This week’s project is all about exposure. Since completing a couple of photography courses last year (both of which I was proud to receive a distinction for) I take all of my pictures in manual mode – although I usually take JPGs and haven’t quite built up the confidence to regularly take photographs in RAW.
A camera has been programmed to assume that any image is composed of 18% grey and so it doesn’t have anything to tell it what is an acceptable exposure, and what would be considered too dark or too light. That is why you need to take control of the exposure.
Of course, this is tricky if you are taking a photo of a white object on a white background or a black object on a black background as it will still assume everything as 18% grey unless you take control of your settings.
I have decided to try and do my corrections in camera rather than use an editing programme. I have used an Aperture Value of 4.5 and used the metering to adjust the shutter speed increasing by 1 stop and 2 stops on the white images and then decreasing by 1 stop and 2 stops on the black images.

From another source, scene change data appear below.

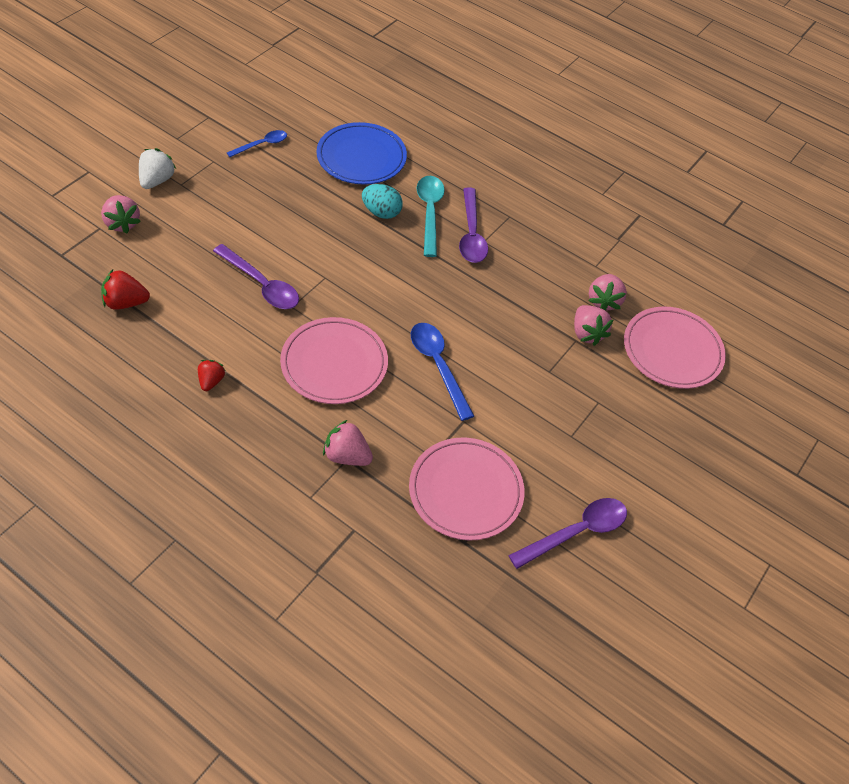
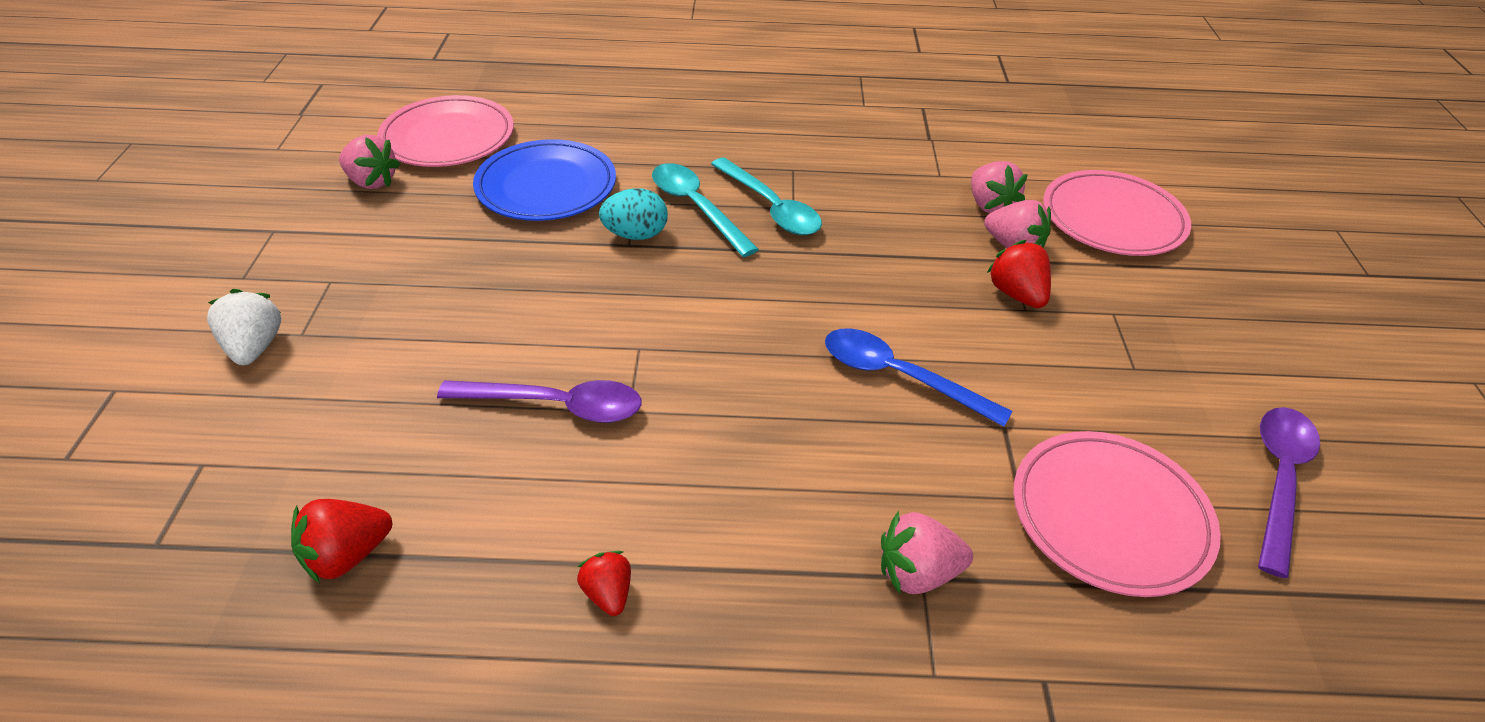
camera: 30 degrees left, 10 degrees down
(122, 223) = (241, 436): pink strawberry -> pink strawberry (372, 182)
(262, 145) = (389, 230): blue spoon -> none
(334, 364) = (766, 454): pink plate -> pink plate (448, 137)
(471, 234) = (771, 207): purple spoon -> turquoise spoon
(554, 361) = (1017, 294): none -> red strawberry

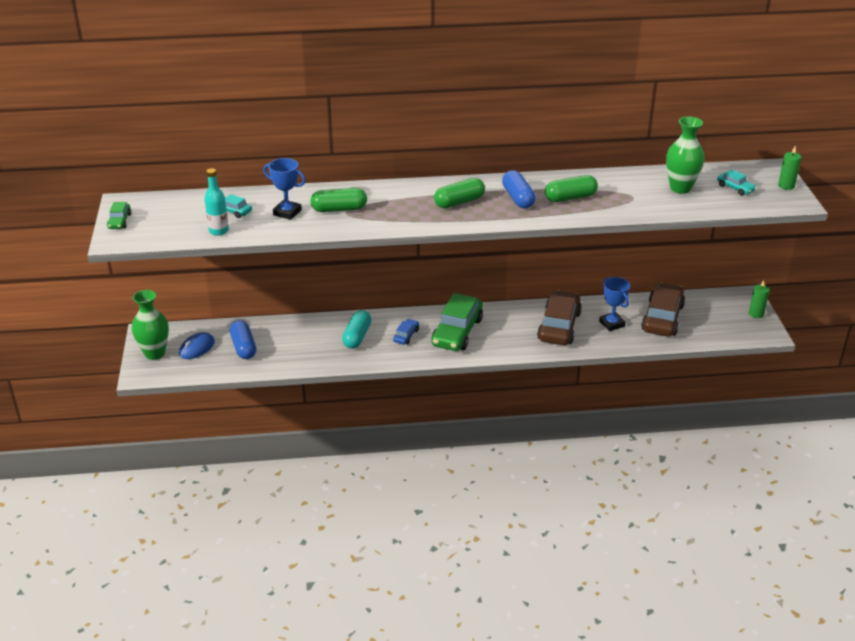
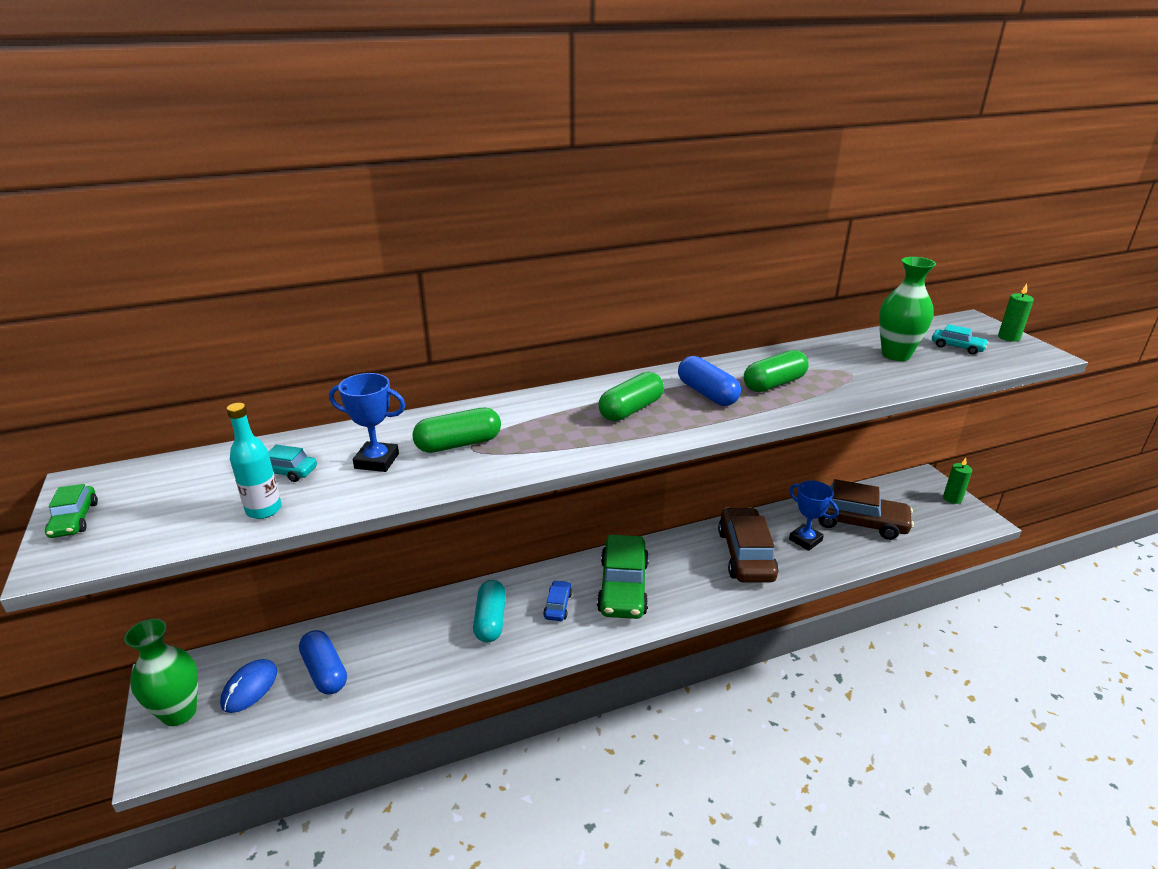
camera: 15 degrees left, 5 degrees down
(662, 318) = (857, 522): brown car -> brown car turned 105 degrees clockwise

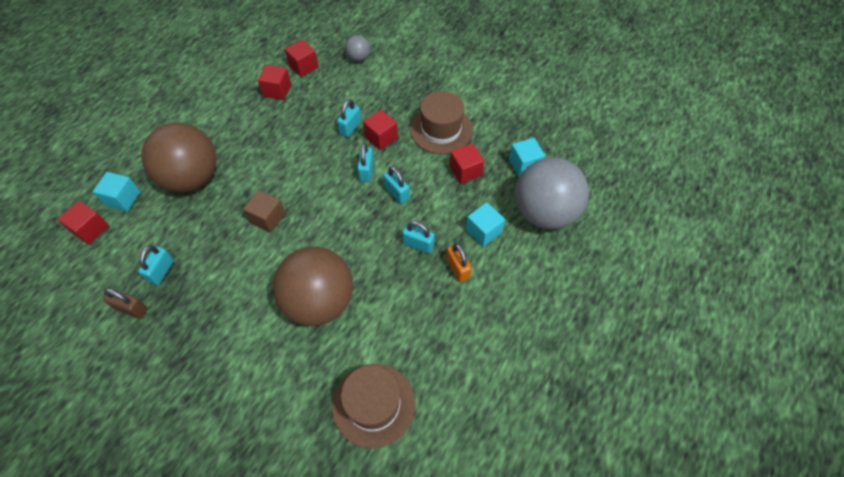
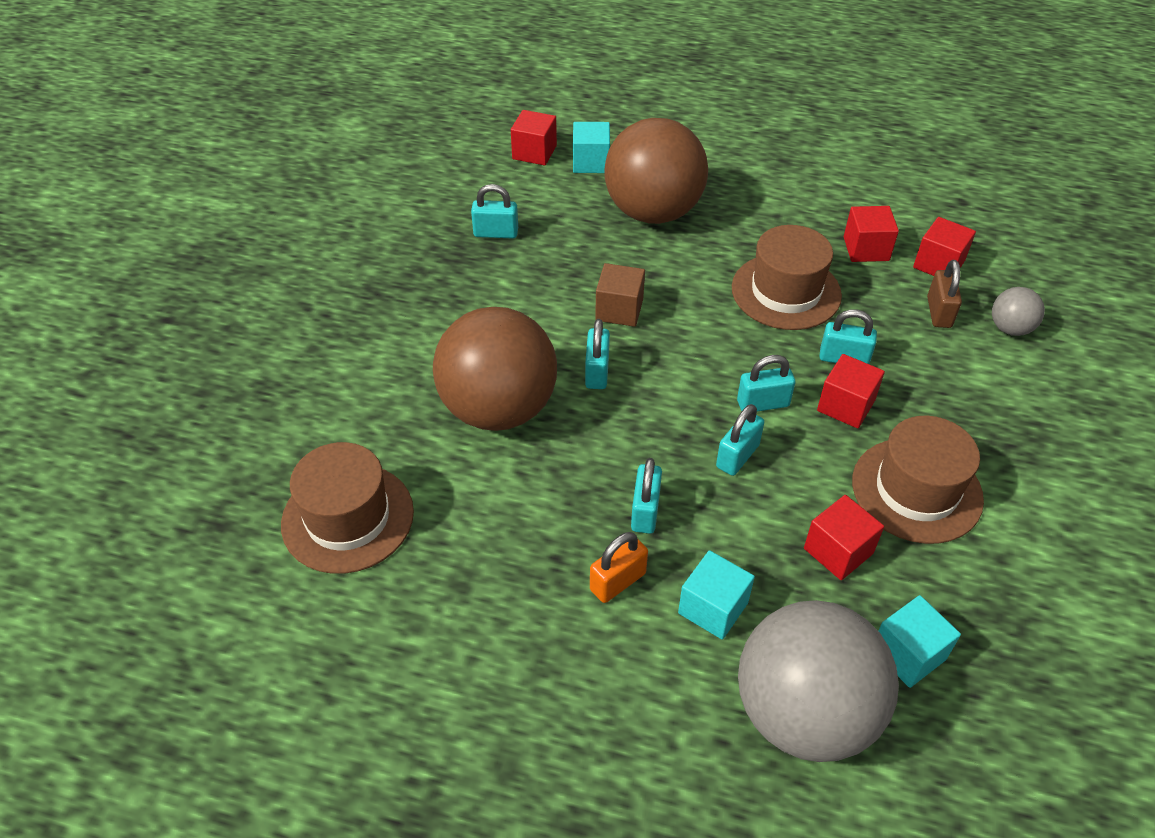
camera: 75 degrees right, 10 degrees down
(131, 309) = (434, 225): brown padlock -> brown padlock (939, 312)
(292, 135) = (786, 291): none -> brown hat
(312, 242) = (597, 372): none -> turquoise padlock

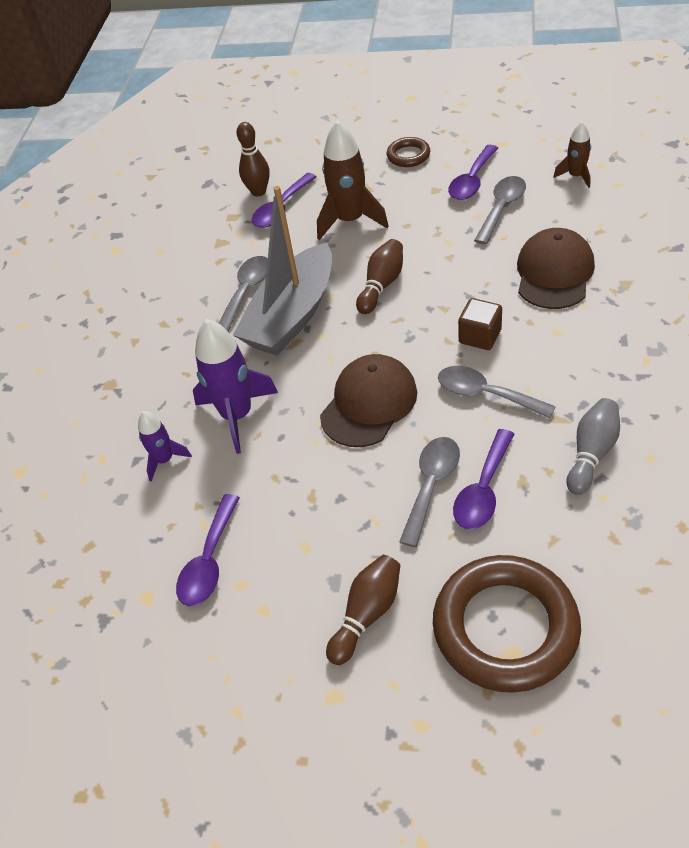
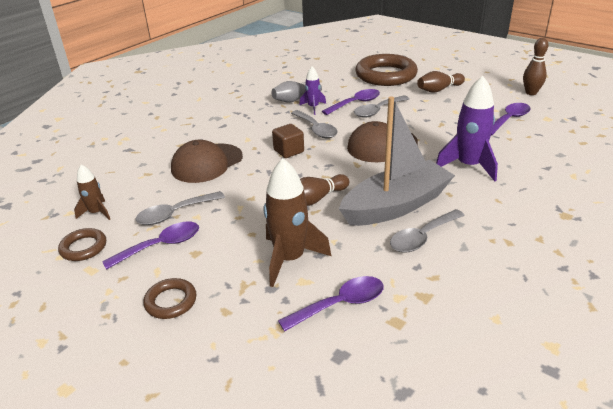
camera: 155 degrees left, 15 degrees down
(164, 460) = (526, 161): purple rocket -> purple rocket (313, 107)
(258, 191) = (349, 341): brown bowling pin -> brown bowling pin (531, 93)
(534, 151) = (83, 247): none -> brown ring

The image below shows the meter reading line together with + and – stops. At the moment it is set to adjust the shutter speed (you can see the blue arrows either side of the 1/25) but at the push of a button you can then adjust the Aperture Value (where it says F4.5) to assist with the metering and, as a result, the exposure.
I used my Canon 1200D DSLR to take the photos below. The white images were taken at 0, +1 stop and +2 stops and the shutter speeds were 1/50 then 1/40 and 1/25.
The black images were at 0, -1 stop and -2 stops and shutter speeds of 1/25, 1/50 and 1/200.
I think I found the white on white images easier than the black. Which image do you like best?